Stored data entries:
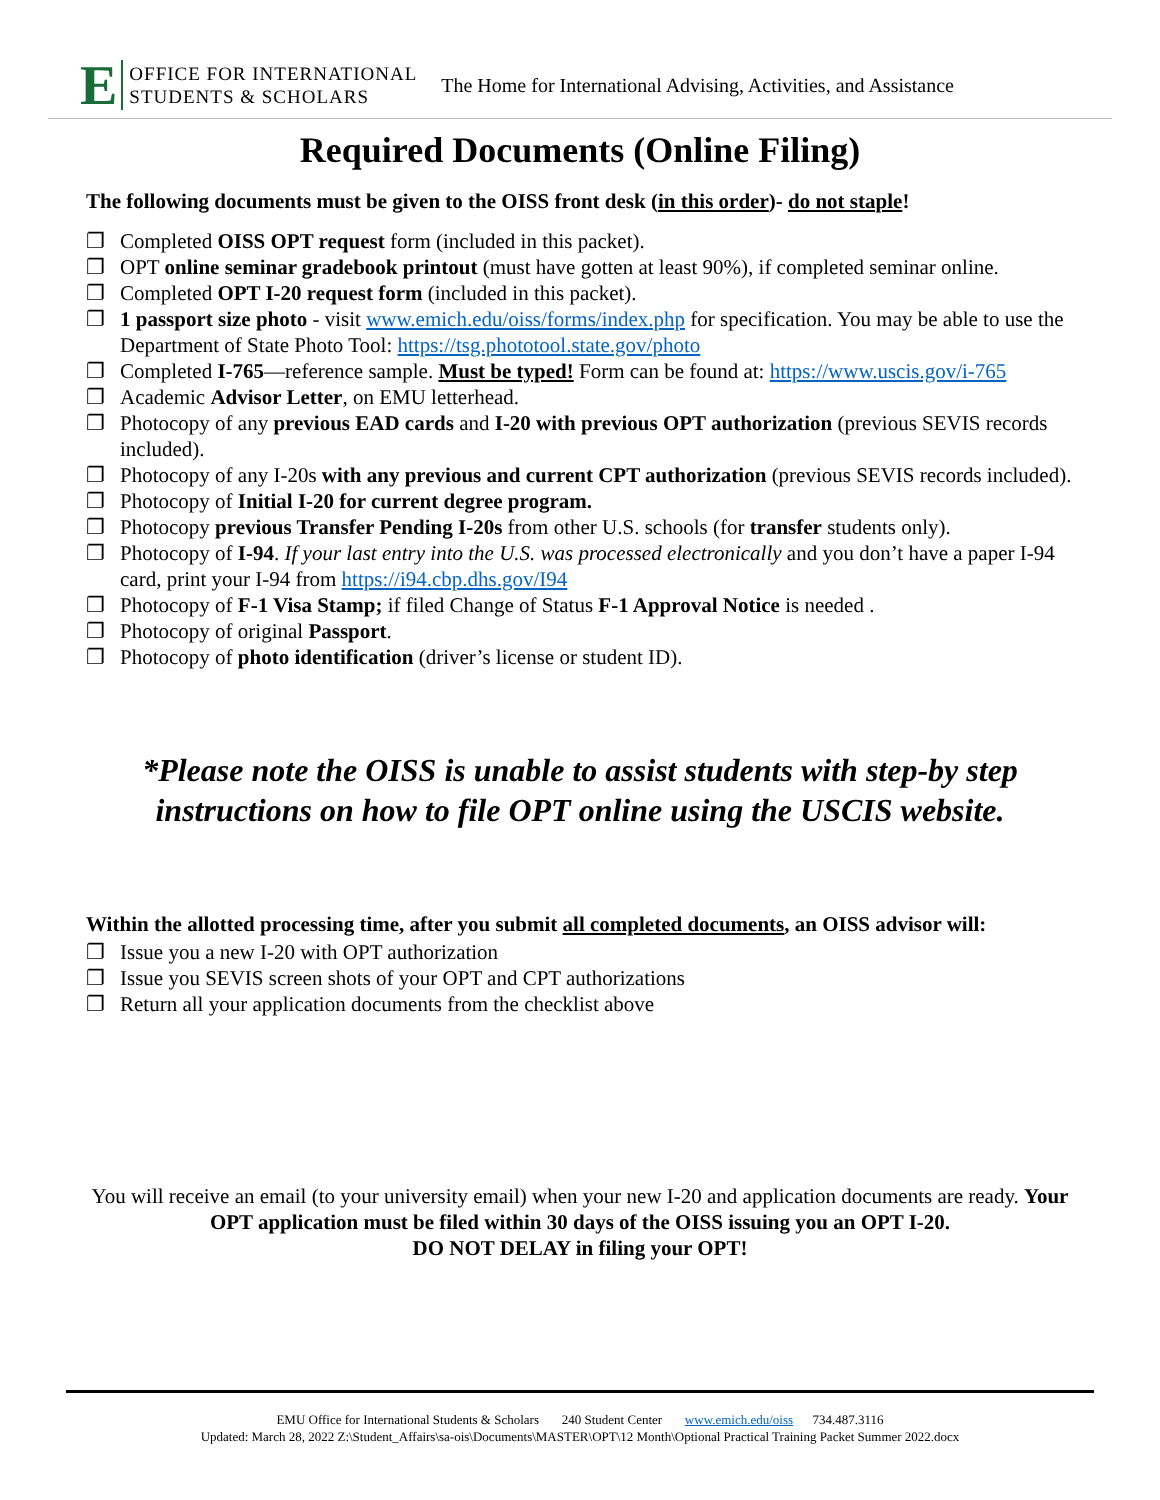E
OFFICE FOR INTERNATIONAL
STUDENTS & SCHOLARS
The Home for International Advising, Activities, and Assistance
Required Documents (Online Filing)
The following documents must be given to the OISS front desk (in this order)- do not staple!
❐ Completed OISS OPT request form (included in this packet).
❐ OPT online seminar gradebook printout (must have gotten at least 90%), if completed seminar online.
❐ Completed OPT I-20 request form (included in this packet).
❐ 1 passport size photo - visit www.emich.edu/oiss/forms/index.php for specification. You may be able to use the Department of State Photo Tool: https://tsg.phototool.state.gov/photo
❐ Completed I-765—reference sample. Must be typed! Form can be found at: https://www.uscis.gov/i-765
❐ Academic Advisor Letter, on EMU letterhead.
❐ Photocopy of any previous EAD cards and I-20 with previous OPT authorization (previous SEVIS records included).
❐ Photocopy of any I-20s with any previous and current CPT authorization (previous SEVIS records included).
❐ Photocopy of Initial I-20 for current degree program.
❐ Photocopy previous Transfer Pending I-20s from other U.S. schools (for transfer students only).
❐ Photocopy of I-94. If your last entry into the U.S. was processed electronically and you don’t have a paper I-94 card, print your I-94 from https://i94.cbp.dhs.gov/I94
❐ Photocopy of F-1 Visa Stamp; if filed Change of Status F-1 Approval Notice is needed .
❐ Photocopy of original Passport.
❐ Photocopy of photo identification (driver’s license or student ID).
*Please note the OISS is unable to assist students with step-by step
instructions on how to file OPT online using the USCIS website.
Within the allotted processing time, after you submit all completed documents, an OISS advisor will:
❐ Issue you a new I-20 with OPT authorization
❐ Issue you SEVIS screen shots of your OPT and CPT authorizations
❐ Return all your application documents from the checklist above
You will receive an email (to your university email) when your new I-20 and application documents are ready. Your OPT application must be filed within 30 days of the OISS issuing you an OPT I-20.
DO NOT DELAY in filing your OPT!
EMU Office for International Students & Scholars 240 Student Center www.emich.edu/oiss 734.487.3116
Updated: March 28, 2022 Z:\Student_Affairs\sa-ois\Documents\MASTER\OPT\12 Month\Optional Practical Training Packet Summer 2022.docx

» WHAT THE TASK ASKS: The reply should consist solely of the lines above from the one that has "The following documents" through the one that has "or student ID).", reproduced exactly.

» RESULT OF THIS EXERCISE:
The following documents must be given to the OISS front desk (in this order)- do not staple!
❐ Completed OISS OPT request form (included in this packet).
❐ OPT online seminar gradebook printout (must have gotten at least 90%), if completed seminar online.
❐ Completed OPT I-20 request form (included in this packet).
❐ 1 passport size photo - visit www.emich.edu/oiss/forms/index.php for specification. You may be able to use the Department of State Photo Tool: https://tsg.phototool.state.gov/photo
❐ Completed I-765—reference sample. Must be typed! Form can be found at: https://www.uscis.gov/i-765
❐ Academic Advisor Letter, on EMU letterhead.
❐ Photocopy of any previous EAD cards and I-20 with previous OPT authorization (previous SEVIS records included).
❐ Photocopy of any I-20s with any previous and current CPT authorization (previous SEVIS records included).
❐ Photocopy of Initial I-20 for current degree program.
❐ Photocopy previous Transfer Pending I-20s from other U.S. schools (for transfer students only).
❐ Photocopy of I-94. If your last entry into the U.S. was processed electronically and you don’t have a paper I-94 card, print your I-94 from https://i94.cbp.dhs.gov/I94
❐ Photocopy of F-1 Visa Stamp; if filed Change of Status F-1 Approval Notice is needed .
❐ Photocopy of original Passport.
❐ Photocopy of photo identification (driver’s license or student ID).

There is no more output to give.